In 1904, the pitch pine balcony that was in place was removed, due to lack of use. Furthermore, the original organ was built by Henry Bryceson. Moreover, the reredos, Holy Table and oak panelling were made in Exeter and were installed in 1915, followed by the installation of a choir vestry, which was added in the 1930s. The organs was rebuilt in 1948. The baptism pool in the chancel, oak font, communion table and lectern was added in the modernisation of the church in 2002.

The church hall was built in 1956 and was refitted as a Youth Centre in 1992. This church hall was followed by a series of extensions in the 1970s, with a lounge, narthex and offices being added. These were not the final work to the church, however, and in 2002, the lighting and heating was improved and the flooring and seating replaced. Furthermore, the welcome area of the church has been enlarged, forcing the porch to be rebuilt to accommodate.

===Additions as a result of the Church===
In the vicinity of the church, a number of structures were constructed as a result of the church's presence, e.g. a vicarage. Built to serve the vicars of St Peter's, a vicarage was built nearby to the church under Rev'd Charles Bowles. The building remains, however it was replaced with the current newer built in 1952. Furthermore, the Bowles family once again contributed to the local community, through the construction of a local school. Used until the 1970s, it was used for Sunday school and youth school. Furthermore, it was also used as the local Scout hut.

==Features==
Source:

===Windows===
There are many features in the church that are of note. Firstly, the stained glass, made in Munich, is dedicated to the memory of the Rev'd Charles Bowles. It depicts the Crucifixion, with Jesus blessing children and raising the son of the widow of Nain.

Moreover, a window at the main entrance, installed in 1979, tells the stories of Psalm 1 and Revelation 1. The window is surrounded by the Holy Spirit with the wind blowing through it. There are numerous other memorials around the church, as well as several other stained glass windows.

===Other===
The communion rail has the name of former cricketer and Bishop of Liverpool, David Sheppard, engraved. Furthermore, a carved oak pulpit, given to the church in 1899, replaced the original, which was given to Holy Trinity Church in the nearby village of Knaphill. The kneelers in the church were hand-made by members of the local community and congregation; the kneelers depict a variety of images, including local images, spiritual images and (for the larger ones), the Seven Days of Creation.

An interesting note is that the mosaic tiles on the floor were made by women inmates of the former Woking Prison, who also contributed towards the making of some of the tiles in St Paul's Cathedral.

==Graveyard==
Source:

The earliest readable gravestone is from the Waterer family, who were involved in the local nursing business. The graveyard was extended to the South and the East in 1885. Furthermore, there are many gravestone that could be of note. The graveyard contains the Grave of Lt. Edgar Oliphant Anstey; Anstey, who was killed during the final stand of the 1st Battalion 24th Regiment in the Battle of Isandlwana, is believed to be the first South Australian to die in an overseas battle. Moreover, there is also a gravestone with the unusual name of 'David Goliath'. The graveyard also contains a weeping beech. There are two vaults to the Bowles family in the graveyard. The architect to the Metropolitan Police, John Dixon Butler, is interred at the church.
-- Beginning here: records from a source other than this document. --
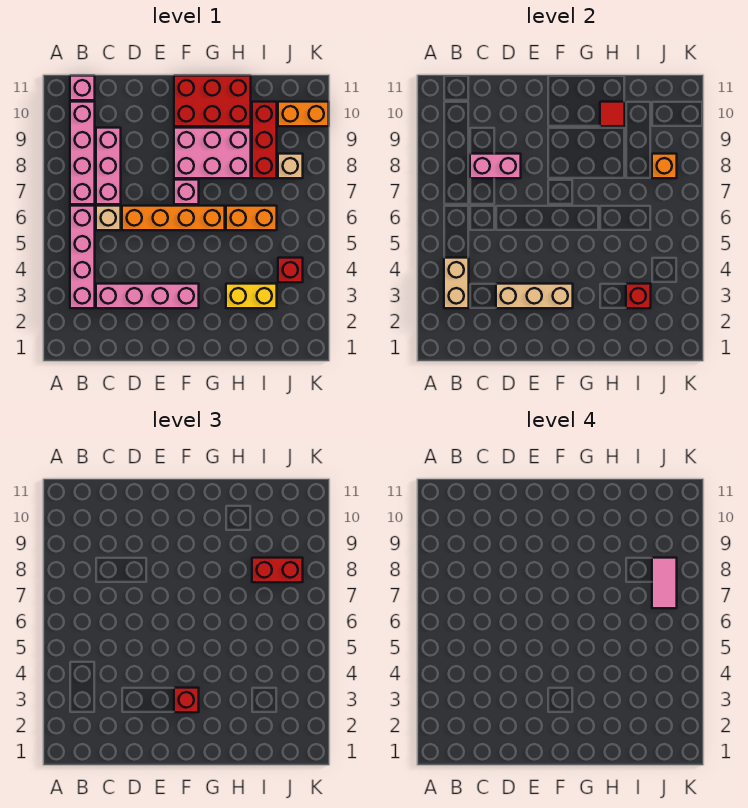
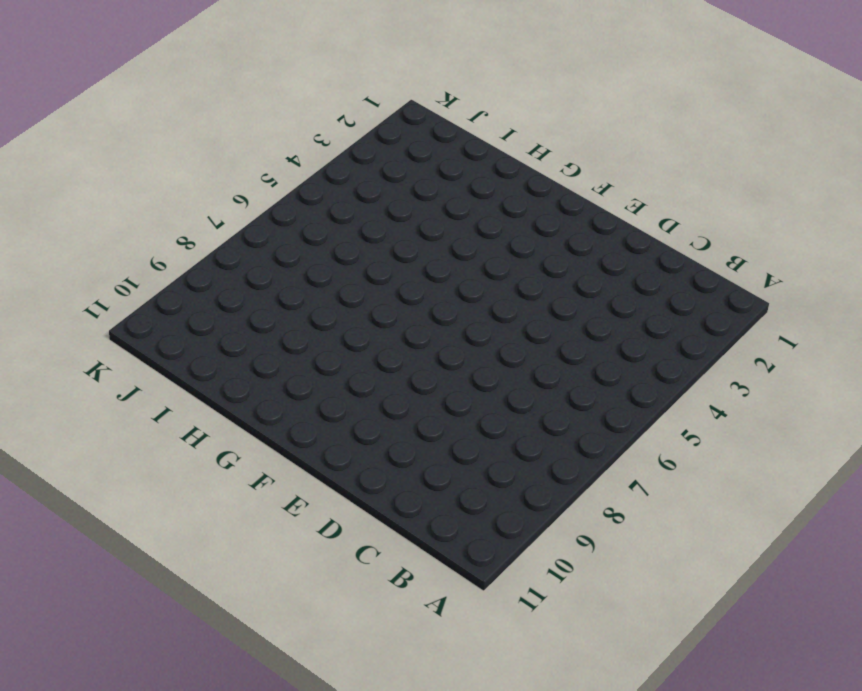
none -> pink brick B3:B6 level 1
none -> pink brick B7:B10 level 1
none -> pink brick B11 level 1

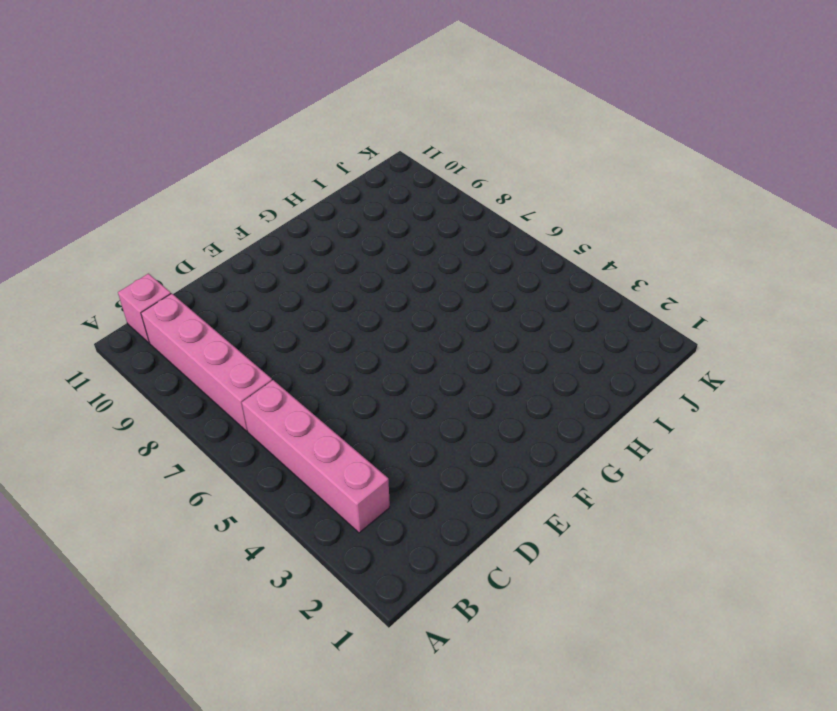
none -> pink brick C3:F3 level 1
none -> tan brick C6 level 1
none -> pink brick C7:C9 level 1

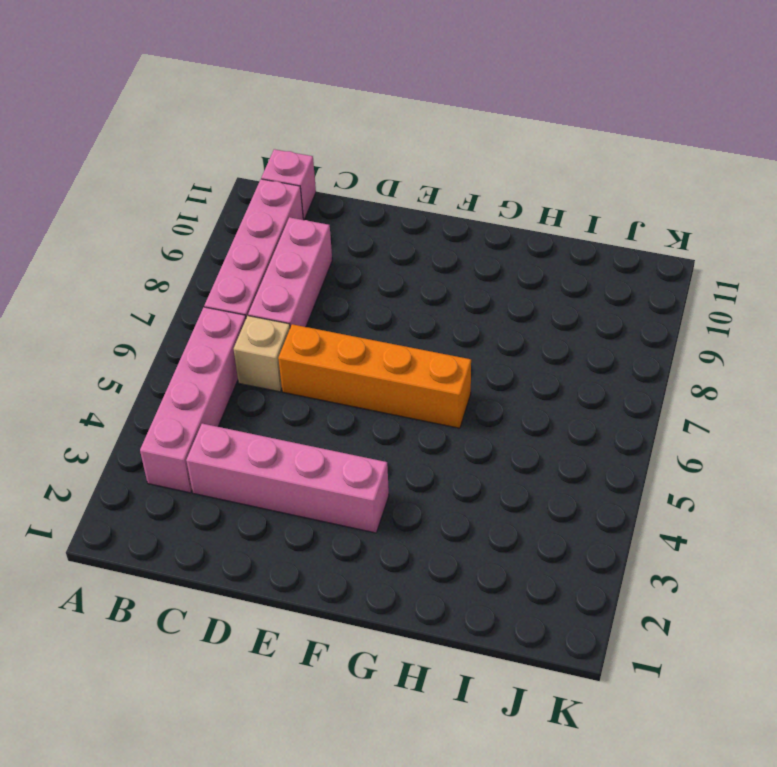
none -> pink brick F7 level 1
none -> pink brick F8:H9 level 1
none -> red brick F10:H11 level 1

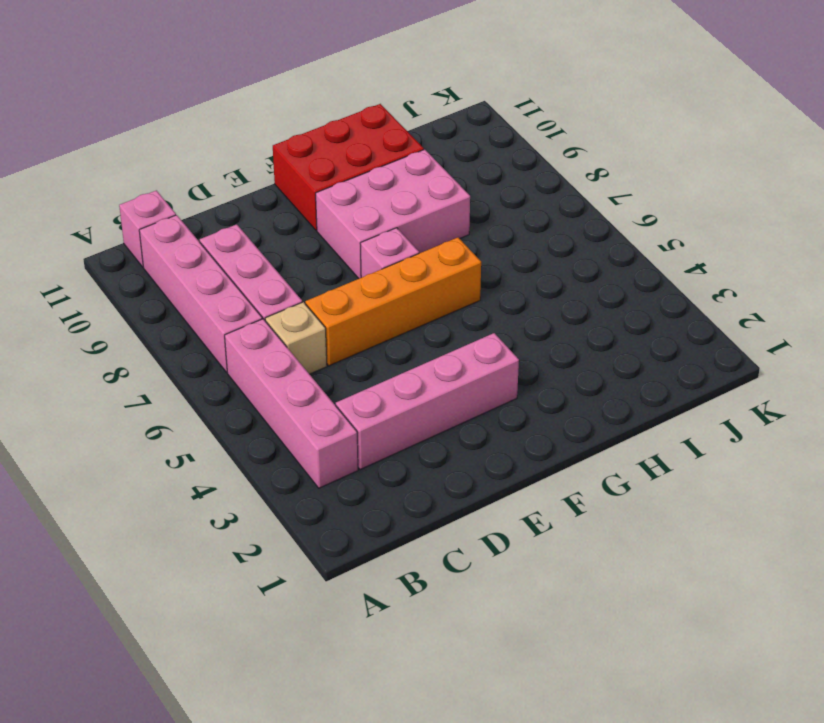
none -> yellow brick H3:I3 level 1
none -> orange brick H6:I6 level 1
none -> red brick I8:I10 level 1

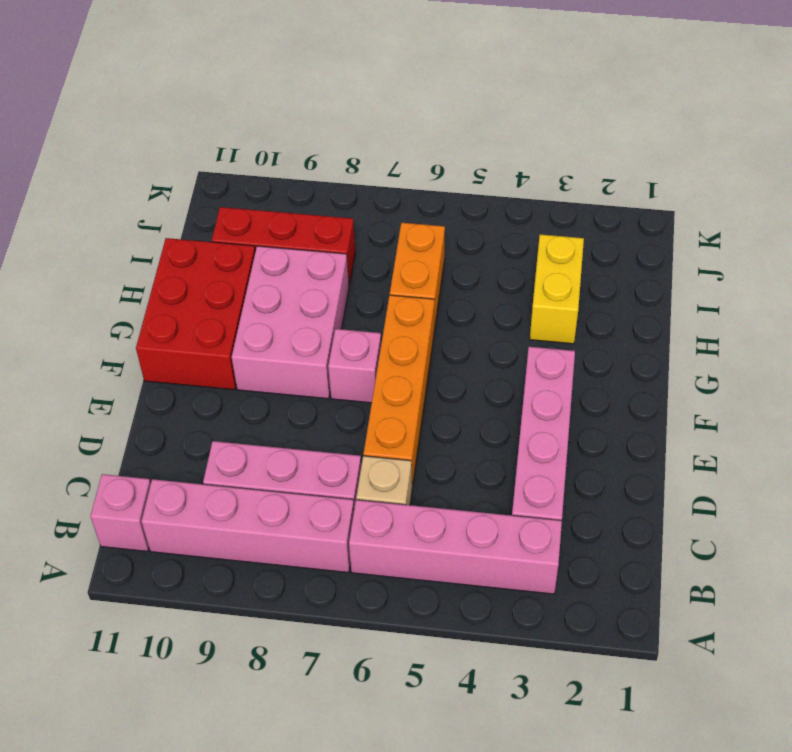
none -> red brick J4 level 1
none -> tan brick J8 level 1
none -> orange brick J10:K10 level 1

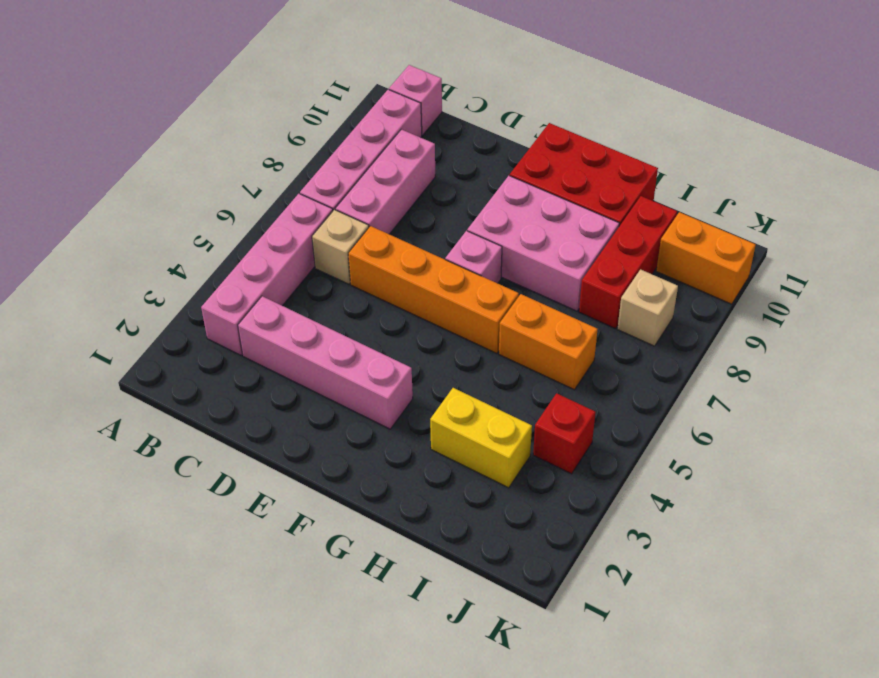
none -> tan brick B3:B4 level 2
none -> pink brick C8:D8 level 2
none -> tan brick D3:F3 level 2

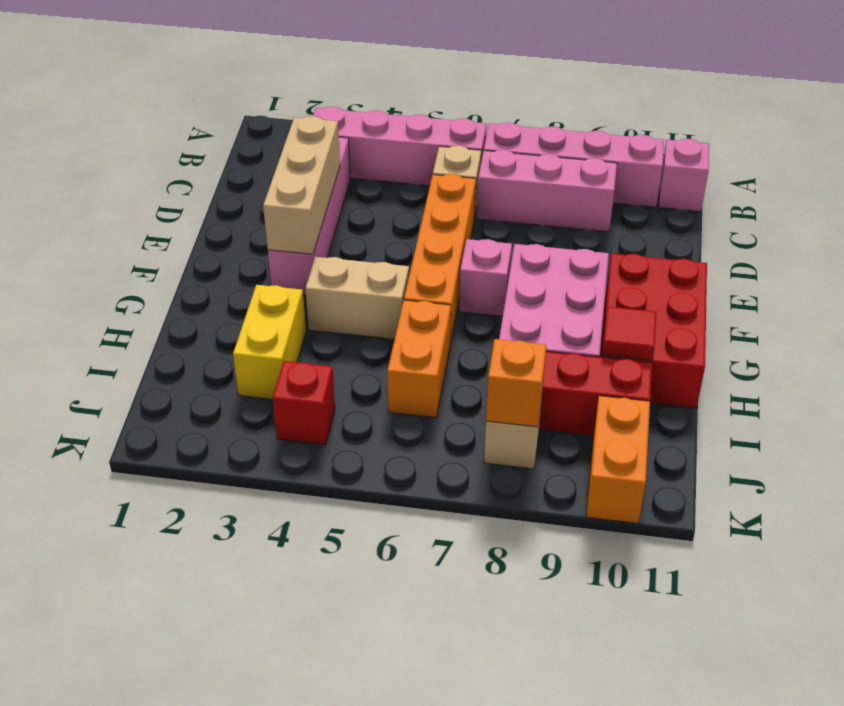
tan brick G4:G5 level 1 -> tan brick B3:B4 level 2
none -> pink brick C8:D8 level 2
none -> red brick I3 level 2
none -> red brick F3 level 3

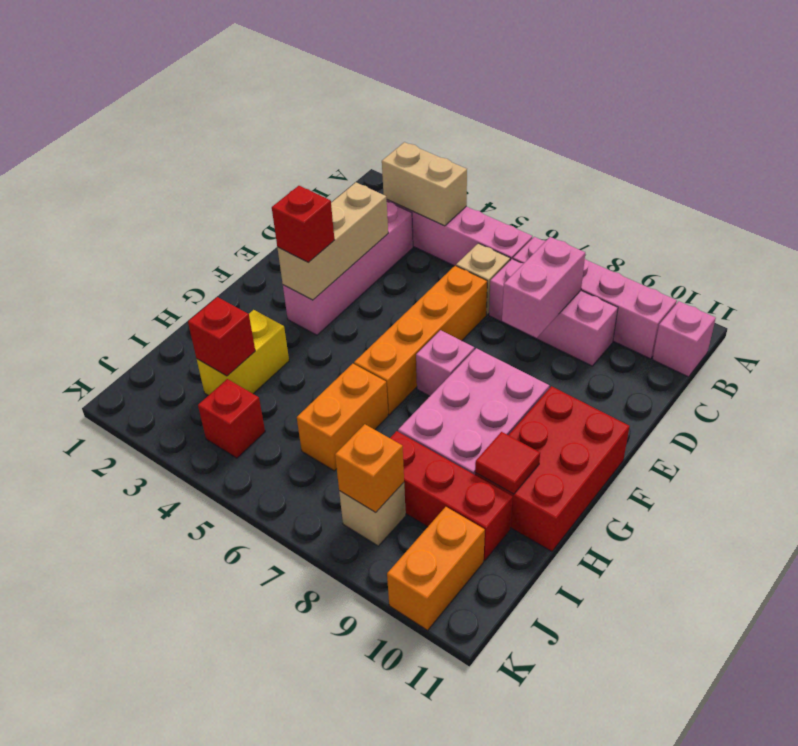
none -> red brick I8:J8 level 3
none -> pink tile J7:J8 level 4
In 1913, a new graveyard was opened and contains the war memorial, with the motto 'dulce et decorum est pro patria mori', which roughly translates from Latin as 'it is sweet and fitting to die for one's country'. Both graveyards are now closed for burials, although ashes can still be placed in the Garden of Remembrance. This was paired in 1996 with a Wall of Remembrance to commemorate those placed in the Garden of Remembrance.